#### AVAILABLE DATA:
* * * * * * * * *

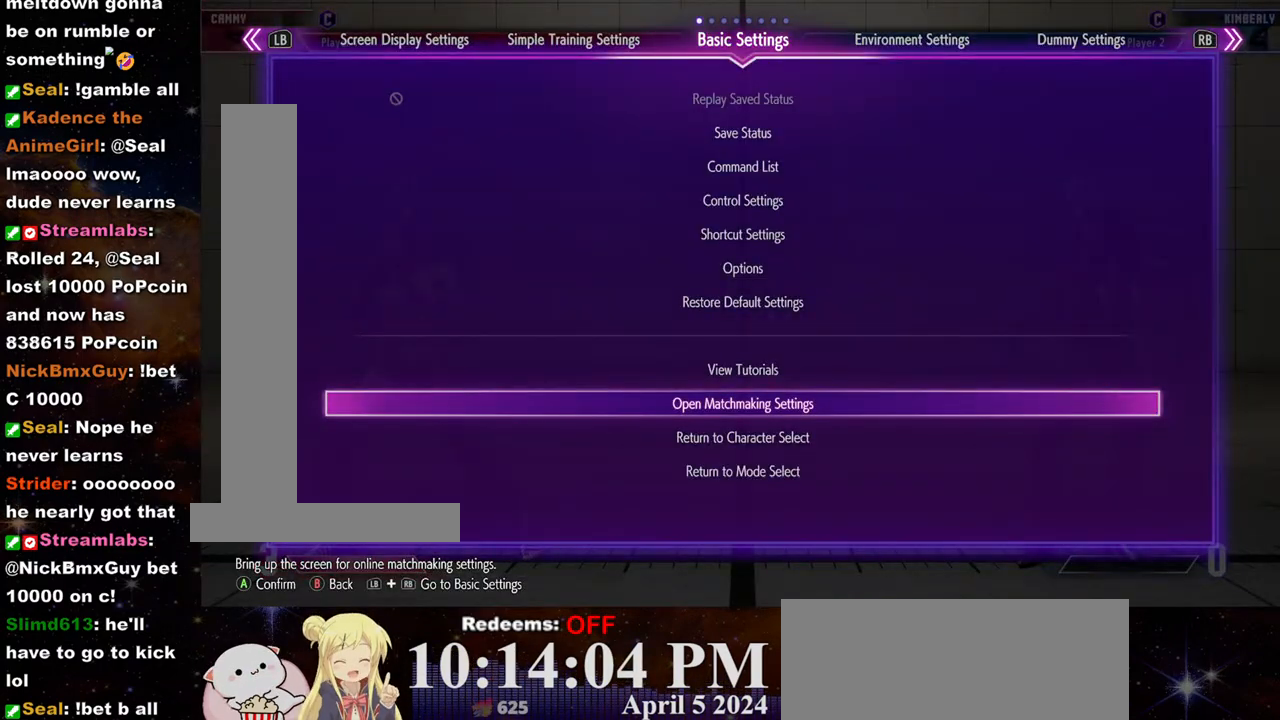
Gameplay with a controller (arcade stick); each line is a JSON object with the inputs held at the frame after it. "events" lists button and stick changes between this image and that frame as [ms after this image, input, new state], when the widget could be followed in between. Not read: L3 R3.
{"buttons": [], "left_stick": "down", "events": [[317, "left_stick", "down"], [417, "left_stick", "center"], [500, "left_stick", "down"]]}
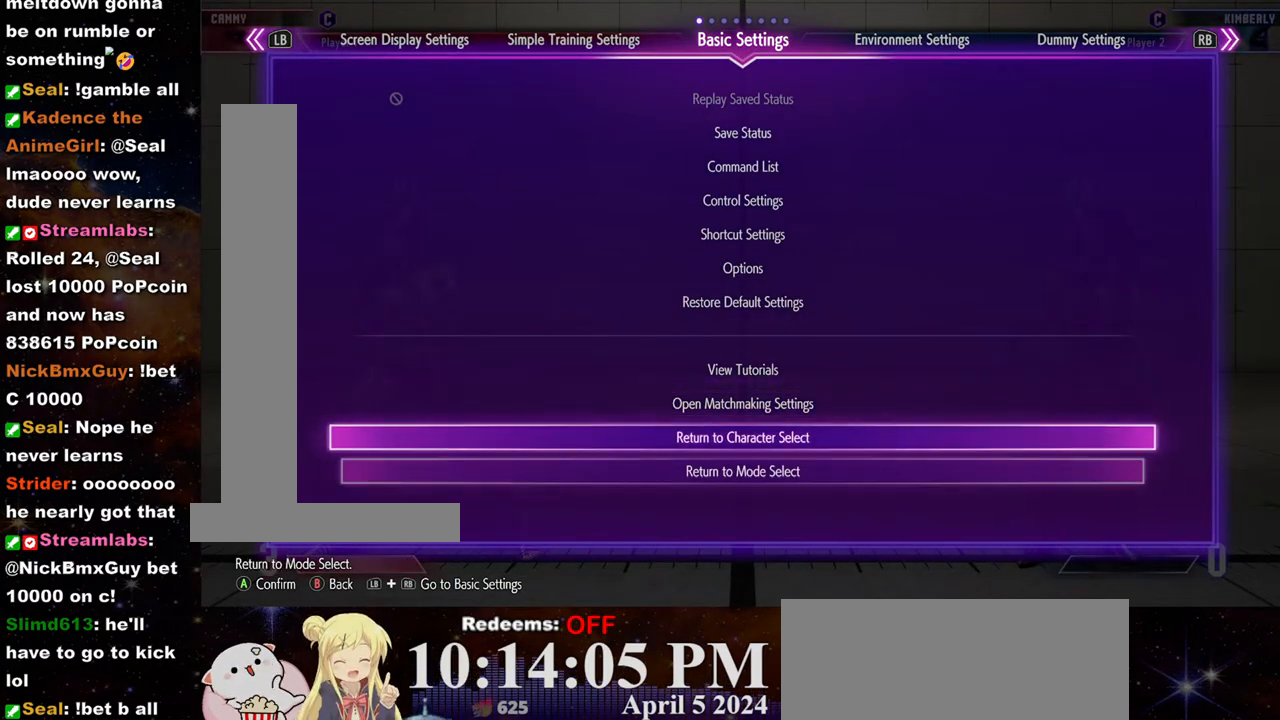
{"buttons": [], "left_stick": "center", "events": [[50, "left_stick", "center"], [317, "CROSS", "down"], [383, "CROSS", "up"]]}
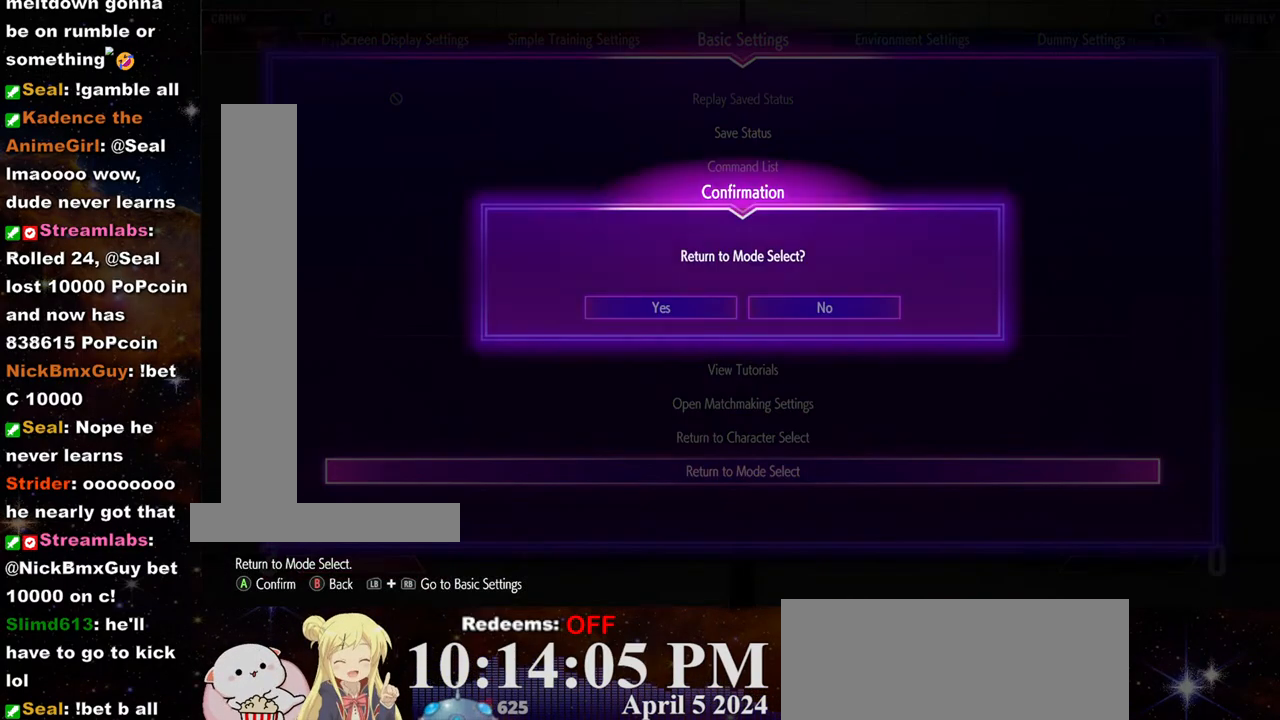
{"buttons": [], "left_stick": "center", "events": []}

* * * * * * * * *

#### GOAL OF THE EXERCISE:
Restate the data above verbatim, skipping every image.

#### ANSWER BOX:
Gameplay with a controller (arcade stick); each line is a JSON object with the inputs held at the frame after it. "events" lists button and stick changes between this image and that frame as [ms after this image, input, new state], when the widget could be followed in between. Not read: L3 R3.
{"buttons": [], "left_stick": "down", "events": [[317, "left_stick", "down"], [417, "left_stick", "center"], [500, "left_stick", "down"]]}
{"buttons": [], "left_stick": "center", "events": [[50, "left_stick", "center"], [317, "CROSS", "down"], [383, "CROSS", "up"]]}
{"buttons": [], "left_stick": "center", "events": []}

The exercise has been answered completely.